4. Users need better management tools, especially for their mobile devices, to help them understand the risk that third-party, unauthorized-apps present.
There is a whole ecosystem of web and mobile applications built around impersonating major brands like Snapchat, and leveraging the trust of the user base for commercial and/or malicious gain.
This situation is not unique to Snapchat. All social media platforms, online retailers, auction sites and even banking sites are facing this exact challenge. This is the new norm for online brands. Snapchat is simply the newest highly visible target of this rogue app threat ecosystem.
To better understand how large and daunting the challenge Snapchat is facing, we performed some preliminary analysis on 70+ mobile app stores to provide a general scope of the problem. Analyzing only the mobile threat ecosystem, we discovered the following:
- Over 687 mobile applications use Snapchat’s name in their title. Included in this sample are those using the words “snap” in the title and that have the word “snapchat” appearing at least once in the application description. This was in order to most closely approximate what a user would see when searching for Snapchat and Snapchat alternatives in each store.
- Apps from this sample are present in 46 separate mobile app stores around the world. Of those, over 75% exist outside of the Google Play and the Apple App Store.
- 16 apps are hosted in the Google Play Store.
- 147 apps are hosted in the Apple iTunes Store.
- Some of the alternative mobile application stores hosting Snapchat branded apps were those belonging to recognizable brands, including Amazon, Samsung and Windows. However, other lesser well known stores appeared in our sample as well, such as MPlayIT and AppTap as well as internationally hosted stores like AppChina, Wandoujia, AndroidPit and AppsZoom.
- Of the entire sample of 687, only a few dozen link back to Snapchat’s domain, making it more difficult for Snapchat to recognize/track most of them.
- These third-party apps have been downloaded tens of thousands of times by users all over the world.
- We found over 100 rogue Snapchat applications had been removed from mobile app stores since 2012. This indicates that someone at Snapchat is doing something about this problem, which is a good thing.
It is important to note that RiskIQ has not analyzed these applications yet for malware or dangerous functions. It is likely that many—if not most—of these unauthorized applications are not intentionally malicious. Many of these are likely simple copycat apps that use Snapchat’s name and logo with descriptions along the lines of “Like Snapchat? Use SnapSomething!” with the harmless intention of generating ad revenue for the author.
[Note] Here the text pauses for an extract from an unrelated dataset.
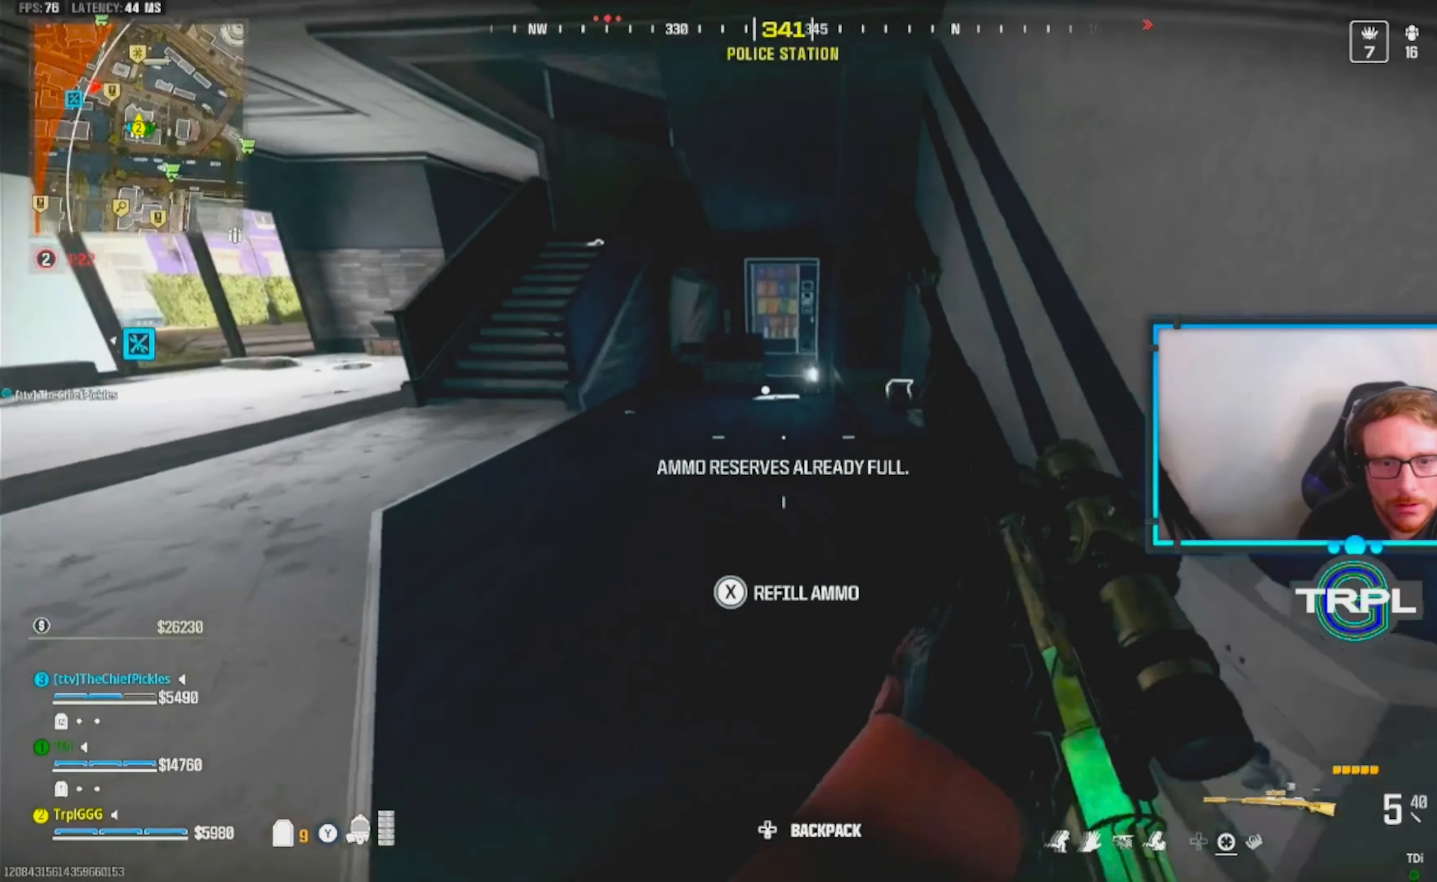
{"dt_ms": 500, "buttons": [], "left_stick": "right", "right_stick": "center"}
However, as we learned with Snapsaved.com, “harmless” applications with dangerous functions can quickly be subverted to produce malicious results. Regardless of the social media platform, users should be wary of third-party applications. Caveat emptor, indeed.
Cyber thieves, fraudsters and black hat hackers will continue to search for ways to utilize both mobile and web resources to impersonate brands and target user bases as long as they can successfully pilfer valuable data as a result. Any organization collecting user data via these online digital assets is putting its user base at risk to this nascent threat. Snapchat is just one one of many highly visible brands that’s being targeted. By shedding light on this previously hidden threat landscape, the hope is that all brands can begin to take steps toward understanding and addressing the unique threats their users or customers may be exposed to in this area.